Vivir deprisa, amar despacio – Crítica
Un relato entrañable y amoroso, que evita los recovecos melodramáticos en los que el filme pudo haberse quedado.
Otra revisión de los años 90, ésta desde la perspectiva de la muerte, el deseo, la enfermedad, el amor y la amistad con un tema abordado con sutileza y vitalidad a pesar de moverse en los frágiles terrenos de las películas de romance y los clichés que conllevan. El cineasta francés Christophe Honoré entrega una cinta de ambientación bien cuidada y una narrativa que profundiza en las individualidades de la pareja protagónica más que en el romance que se suscita entre ellos a pesar de ser éste el elemento unificador de una historia contada con calidez.

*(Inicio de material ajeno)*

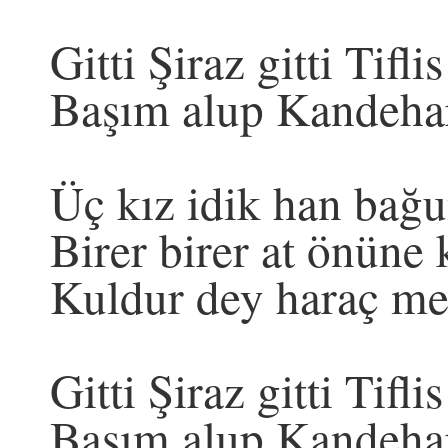
Gitti Şiraz gitti Tifl
Başım alup Kandeha
Üç kız idik han bağu
Birer birer at önüne k
Kuldur dey haraç mez
Gitti Şiraz gitti Tifl
Başım alup Kandeha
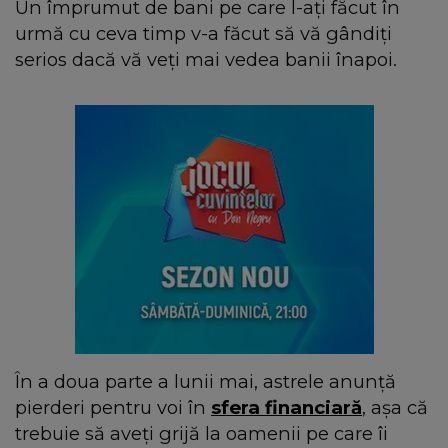
Un împrumut de bani pe care l-ați făcut în
urmă cu ceva timp v-a făcut să vă gândiți
serios dacă vă veți mai vedea banii înapoi.
În a doua parte a lunii mai, astrele anunță
pierderi pentru voi în
sfera financiară
, așa că
trebuie să aveți grijă la oamenii pe care îi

Vivir deprisa, amar despacio lleva en el título en español el meollo del asunto: la urgencia del tiempo contado debido a una enfermedad terminal pero con el goce del amor intenso y disfrutado en el cruce repentino y esporádico de dos vidas que se encuentran con intensidad.
Honoré, un cineasta caracterizado por su irregularidad, sitúa su historia en 1993 y se centra en dos hombres de edades y condiciones diferentes: el escritor de 35 años Jacques (Pierre Deladonchamps) y el estudiante de 22 Arthur (Vincent Lacoste). El primero tiene sida, enfermedad entonces incurable aunque ya no señalada por los terribles estigmas ochenteros, y el segundo, quien tiene novia, está despertando hacia una homosexualidad hasta ese momento inexplorada.
Hasta que conoce a Jacques en Rennes, donde el autor ha llegado a ver la puesta en escena de una de sus obras y Arthur es un estudiante universitario.
A partir del eterno encuentro entre eros y thanatos, es decir, la sexualidad y la muerte como extremos que simbolizan el principio y el fin, Honoré construye un relato entrañable y amoroso, pero con la inteligencia suficiente para no enfrascarse en los recovecos melodramáticos a los que el filme pudo haberse desbarrancado.
Lejos de eso, el personaje de Jacques, consciente de que tiene los días contados, aprovecha al máximo la oportunidad del fugaz pero revitalizante amor de verano que encuentra en el joven Arthur. Éste, en el camino de hallarse a sí mismo, acepta sin escandalizarse las posibilidades que le ofrece la madurez de Jacques para seguir el arduo camino de crecimiento. Honoré consigue que en esta historia romántica el romance no sea lo más importante sino cómo toca y transforma a los personajes, quienes para cuando se han encontrado ya han establecido quiénes son y cómo interactúan con su entorno. Y esos elementos se mantienen cuando se relacionan con el ex de Jacques o con la novia de Arthur.
Pero, sobre todo, con el hijo del que Jacques comparte custodia y con los hombres con los que Arthur se va encontrando en este despertar a un ejercicio distinto de su sexualidad reafirmando una vez más los extremos en los que ambos hombres se encuentran.
Las actuaciones de Deladonchamps y Lacoste son sobresalientes. Ambos pudieron haber caído en una ridícula caricatura, pero dan a sus personajes los toques necesarios para evitarlo. La madurez y exagerada sobriedad del escritor se aderezan con ternura y la consciencia y aceptación absoluta de su muerte inminente. Mientras la impulsividad y tozudez del estudiante se aderezan con una profundidad que subyace en su aparente indiferencia.